Baseado em parte nas recordações de juventude de Gary Goetzman, que foi ator quando era criança e depois se tornou produtor, “Licorice Pizza” é um filme alegre e despreocupadamente desarrumado, tão descontraído, topa-a-tudo e inesperado como as suas duas personagens principais, uma história de amor obstinado de uma parte e recalcitrante da outra, filmada por Paul Thomas Anderson em borbulhante ritmo de mata-cavalos e sempre, sempre ao lado de Gary e Alana, irresistivelmente interpretados pelo expansivo Hoffman e pela pernilonga Haim. Eles não podiam ter sido mais bem escolhidos, porque estão nos antípodas dos estereótipos insipidamente glamorosos que abundam no cinema e na televisão, exibindo as pequenas imperfeições físicas que os tornam mais humanos e mais próximos de nós.

[Veja uma cena do filme:]

É claro que adivinhamos logo como tudo irá acabar entre Gary e Alana. Mas neste caso pouco importa, porque Paul Thomas Anderson mantém-nos sempre entretidos, divertidos e a saltar de um lado para o outro, de incidente em incidente, e deste sítio para aquele na companhia do par (há uma hilariante ida a Nova Iorque para promover na televisão uma fita em que Gary entrou e tem como estrela uma mal-disposta Lucille Ball).
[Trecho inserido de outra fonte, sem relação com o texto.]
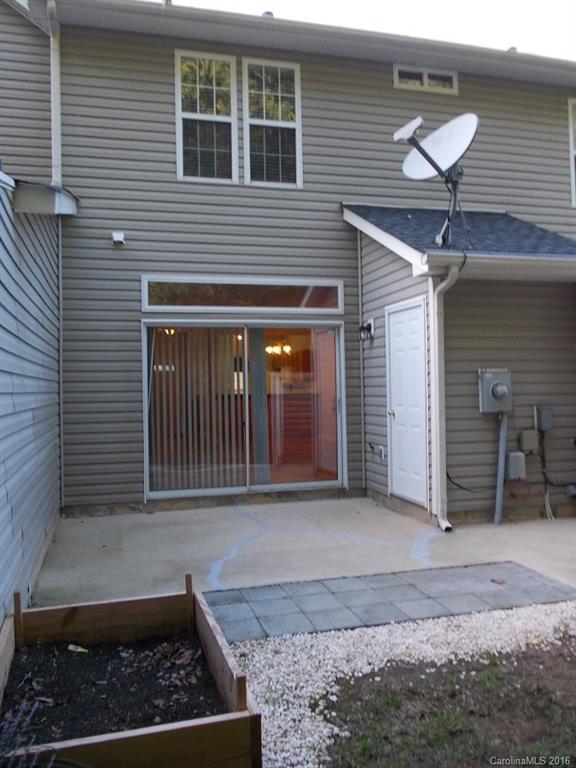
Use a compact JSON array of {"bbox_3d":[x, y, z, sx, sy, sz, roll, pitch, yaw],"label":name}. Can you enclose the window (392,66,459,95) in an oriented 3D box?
[{"bbox_3d":[1.782,-3.912,7.981,0.895,0.305,0.080,-1,0,-15],"label":"window"}]

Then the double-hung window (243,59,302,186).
[{"bbox_3d":[-0.175,-3.131,7.466,0.719,1.523,0.080,-1,0,-15],"label":"double-hung window"}]

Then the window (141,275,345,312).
[{"bbox_3d":[-0.488,-1.054,7.364,2.420,0.424,0.080,-1,0,-15],"label":"window"}]

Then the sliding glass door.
[{"bbox_3d":[-0.473,0.298,7.364,2.327,1.990,0.100,-1,0,-15],"label":"sliding glass door"}]

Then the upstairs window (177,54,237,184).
[{"bbox_3d":[-0.943,-3.118,7.267,0.716,1.516,0.080,-1,0,-15],"label":"upstairs window"}]

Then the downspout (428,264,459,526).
[{"bbox_3d":[1.504,0.157,5.760,0.115,2.440,0.400,-1,0,-15],"label":"downspout"}]

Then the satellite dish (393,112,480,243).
[{"bbox_3d":[1.390,-1.901,5.781,0.988,1.158,0.822,-1,0,-38],"label":"satellite dish"}]

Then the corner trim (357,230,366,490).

E o filme está instalado nos EUA dos anos 70 de forma tão firme e convincente, sem forçar a menor nota, seja na banda sonora, nos comportamentos ou no guarda-roupa, que quase parece que veio de lá metido numa máquina do tempo.

E quanto ao título, “Licorice Pizza”, não é um jogo de palavras aleatório, mas sim o nome de uma cadeia de lojas de discos que existiu na Califórnia entre 1969 e 1985. O seu dono, James Greenwood, era, segundo consta, tão ou mais desenrascado que Gary Valentine, e foi buscá-lo a uma piada feita pelo duo de cómicos e cantores “folk” Bud & Travis, que se referiram a um disco seu de pouco ou nenhum sucesso, como estando a ser vendido a lojas de comida para animais passando por “licorice pizza” (“pizza de alcaçuz”). Mal eles sabiam que ia dar um filme tão entusiasmante, tão folgazão e tão bom.